- _EXERCISE OBJECTIVE_: Copy every one of the entries below line for line, changing nothing.

[Saved entries]
§
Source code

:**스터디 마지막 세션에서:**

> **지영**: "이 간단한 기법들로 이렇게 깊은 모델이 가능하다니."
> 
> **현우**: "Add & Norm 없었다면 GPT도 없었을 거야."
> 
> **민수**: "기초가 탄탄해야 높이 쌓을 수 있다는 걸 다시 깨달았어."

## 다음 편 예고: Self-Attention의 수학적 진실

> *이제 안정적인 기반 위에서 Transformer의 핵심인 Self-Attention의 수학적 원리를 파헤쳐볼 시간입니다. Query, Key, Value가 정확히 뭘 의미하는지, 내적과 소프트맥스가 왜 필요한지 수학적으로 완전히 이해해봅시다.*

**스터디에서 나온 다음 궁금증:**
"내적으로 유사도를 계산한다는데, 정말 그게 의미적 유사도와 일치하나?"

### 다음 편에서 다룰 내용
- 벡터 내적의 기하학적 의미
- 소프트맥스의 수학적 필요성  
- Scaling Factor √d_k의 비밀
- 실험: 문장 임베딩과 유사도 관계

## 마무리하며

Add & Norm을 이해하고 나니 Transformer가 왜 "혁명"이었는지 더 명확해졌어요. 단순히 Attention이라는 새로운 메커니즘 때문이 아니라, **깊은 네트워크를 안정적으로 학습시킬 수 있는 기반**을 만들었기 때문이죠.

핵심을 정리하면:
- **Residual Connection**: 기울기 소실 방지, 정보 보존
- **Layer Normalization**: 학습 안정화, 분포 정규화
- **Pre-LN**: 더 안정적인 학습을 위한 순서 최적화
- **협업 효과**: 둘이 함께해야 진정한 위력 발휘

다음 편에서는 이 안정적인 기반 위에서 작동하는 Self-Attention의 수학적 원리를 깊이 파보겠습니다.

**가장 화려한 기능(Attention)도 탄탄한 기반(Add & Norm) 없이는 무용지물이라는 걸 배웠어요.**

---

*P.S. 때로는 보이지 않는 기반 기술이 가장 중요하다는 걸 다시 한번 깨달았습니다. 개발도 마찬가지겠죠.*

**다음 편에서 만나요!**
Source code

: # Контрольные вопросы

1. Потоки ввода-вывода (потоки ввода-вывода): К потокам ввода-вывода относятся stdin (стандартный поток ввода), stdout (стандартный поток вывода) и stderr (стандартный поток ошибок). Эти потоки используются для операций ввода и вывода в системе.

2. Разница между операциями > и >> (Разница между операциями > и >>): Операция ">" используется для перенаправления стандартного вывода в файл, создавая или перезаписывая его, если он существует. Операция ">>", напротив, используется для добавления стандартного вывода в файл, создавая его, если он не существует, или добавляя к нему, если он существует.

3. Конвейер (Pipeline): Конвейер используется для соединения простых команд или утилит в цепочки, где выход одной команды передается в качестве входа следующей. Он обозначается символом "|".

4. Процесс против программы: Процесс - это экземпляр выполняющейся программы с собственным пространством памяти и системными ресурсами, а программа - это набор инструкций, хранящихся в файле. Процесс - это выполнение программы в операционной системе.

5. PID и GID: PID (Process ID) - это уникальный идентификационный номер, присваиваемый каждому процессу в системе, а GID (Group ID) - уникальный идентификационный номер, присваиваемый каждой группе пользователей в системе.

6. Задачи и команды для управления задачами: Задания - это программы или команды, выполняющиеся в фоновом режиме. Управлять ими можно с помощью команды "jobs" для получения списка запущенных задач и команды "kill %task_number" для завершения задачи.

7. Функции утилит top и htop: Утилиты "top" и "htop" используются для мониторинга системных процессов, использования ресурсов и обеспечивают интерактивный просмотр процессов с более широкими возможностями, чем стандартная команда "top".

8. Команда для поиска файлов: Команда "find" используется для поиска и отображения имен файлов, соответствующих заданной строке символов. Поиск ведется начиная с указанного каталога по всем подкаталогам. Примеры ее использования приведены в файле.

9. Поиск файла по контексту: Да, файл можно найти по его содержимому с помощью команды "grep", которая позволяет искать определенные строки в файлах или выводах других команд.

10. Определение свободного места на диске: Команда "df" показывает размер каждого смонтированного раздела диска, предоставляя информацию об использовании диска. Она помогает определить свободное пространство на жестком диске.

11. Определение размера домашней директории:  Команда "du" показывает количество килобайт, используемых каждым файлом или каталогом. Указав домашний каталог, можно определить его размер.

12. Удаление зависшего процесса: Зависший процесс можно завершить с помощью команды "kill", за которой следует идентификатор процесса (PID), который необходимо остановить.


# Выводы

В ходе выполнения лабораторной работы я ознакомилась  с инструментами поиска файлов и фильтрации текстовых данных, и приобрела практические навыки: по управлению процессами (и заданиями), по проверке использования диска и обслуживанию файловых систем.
§
- _TASK RESULT_:
Source code

:**스터디 마지막 세션에서:**

> **지영**: "이 간단한 기법들로 이렇게 깊은 모델이 가능하다니."
> 
> **현우**: "Add & Norm 없었다면 GPT도 없었을 거야."
> 
> **민수**: "기초가 탄탄해야 높이 쌓을 수 있다는 걸 다시 깨달았어."

## 다음 편 예고: Self-Attention의 수학적 진실

> *이제 안정적인 기반 위에서 Transformer의 핵심인 Self-Attention의 수학적 원리를 파헤쳐볼 시간입니다. Query, Key, Value가 정확히 뭘 의미하는지, 내적과 소프트맥스가 왜 필요한지 수학적으로 완전히 이해해봅시다.*

**스터디에서 나온 다음 궁금증:**
"내적으로 유사도를 계산한다는데, 정말 그게 의미적 유사도와 일치하나?"

### 다음 편에서 다룰 내용
- 벡터 내적의 기하학적 의미
- 소프트맥스의 수학적 필요성  
- Scaling Factor √d_k의 비밀
- 실험: 문장 임베딩과 유사도 관계

## 마무리하며

Add & Norm을 이해하고 나니 Transformer가 왜 "혁명"이었는지 더 명확해졌어요. 단순히 Attention이라는 새로운 메커니즘 때문이 아니라, **깊은 네트워크를 안정적으로 학습시킬 수 있는 기반**을 만들었기 때문이죠.

핵심을 정리하면:
- **Residual Connection**: 기울기 소실 방지, 정보 보존
- **Layer Normalization**: 학습 안정화, 분포 정규화
- **Pre-LN**: 더 안정적인 학습을 위한 순서 최적화
- **협업 효과**: 둘이 함께해야 진정한 위력 발휘

다음 편에서는 이 안정적인 기반 위에서 작동하는 Self-Attention의 수학적 원리를 깊이 파보겠습니다.

**가장 화려한 기능(Attention)도 탄탄한 기반(Add & Norm) 없이는 무용지물이라는 걸 배웠어요.**

---

*P.S. 때로는 보이지 않는 기반 기술이 가장 중요하다는 걸 다시 한번 깨달았습니다. 개발도 마찬가지겠죠.*

**다음 편에서 만나요!**
Source code

: # Контрольные вопросы

1. Потоки ввода-вывода (потоки ввода-вывода): К потокам ввода-вывода относятся stdin (стандартный поток ввода), stdout (стандартный поток вывода) и stderr (стандартный поток ошибок). Эти потоки используются для операций ввода и вывода в системе.

2. Разница между операциями > и >> (Разница между операциями > и >>): Операция ">" используется для перенаправления стандартного вывода в файл, создавая или перезаписывая его, если он существует. Операция ">>", напротив, используется для добавления стандартного вывода в файл, создавая его, если он не существует, или добавляя к нему, если он существует.

3. Конвейер (Pipeline): Конвейер используется для соединения простых команд или утилит в цепочки, где выход одной команды передается в качестве входа следующей. Он обозначается символом "|".

4. Процесс против программы: Процесс - это экземпляр выполняющейся программы с собственным пространством памяти и системными ресурсами, а программа - это набор инструкций, хранящихся в файле. Процесс - это выполнение программы в операционной системе.

5. PID и GID: PID (Process ID) - это уникальный идентификационный номер, присваиваемый каждому процессу в системе, а GID (Group ID) - уникальный идентификационный номер, присваиваемый каждой группе пользователей в системе.

6. Задачи и команды для управления задачами: Задания - это программы или команды, выполняющиеся в фоновом режиме. Управлять ими можно с помощью команды "jobs" для получения списка запущенных задач и команды "kill %task_number" для завершения задачи.

7. Функции утилит top и htop: Утилиты "top" и "htop" используются для мониторинга системных процессов, использования ресурсов и обеспечивают интерактивный просмотр процессов с более широкими возможностями, чем стандартная команда "top".

8. Команда для поиска файлов: Команда "find" используется для поиска и отображения имен файлов, соответствующих заданной строке символов. Поиск ведется начиная с указанного каталога по всем подкаталогам. Примеры ее использования приведены в файле.

9. Поиск файла по контексту: Да, файл можно найти по его содержимому с помощью команды "grep", которая позволяет искать определенные строки в файлах или выводах других команд.

10. Определение свободного места на диске: Команда "df" показывает размер каждого смонтированного раздела диска, предоставляя информацию об использовании диска. Она помогает определить свободное пространство на жестком диске.

11. Определение размера домашней директории:  Команда "du" показывает количество килобайт, используемых каждым файлом или каталогом. Указав домашний каталог, можно определить его размер.

12. Удаление зависшего процесса: Зависший процесс можно завершить с помощью команды "kill", за которой следует идентификатор процесса (PID), который необходимо остановить.


# Выводы

В ходе выполнения лабораторной работы я ознакомилась  с инструментами поиска файлов и фильтрации текстовых данных, и приобрела практические навыки: по управлению процессами (и заданиями), по проверке использования диска и обслуживанию файловых систем.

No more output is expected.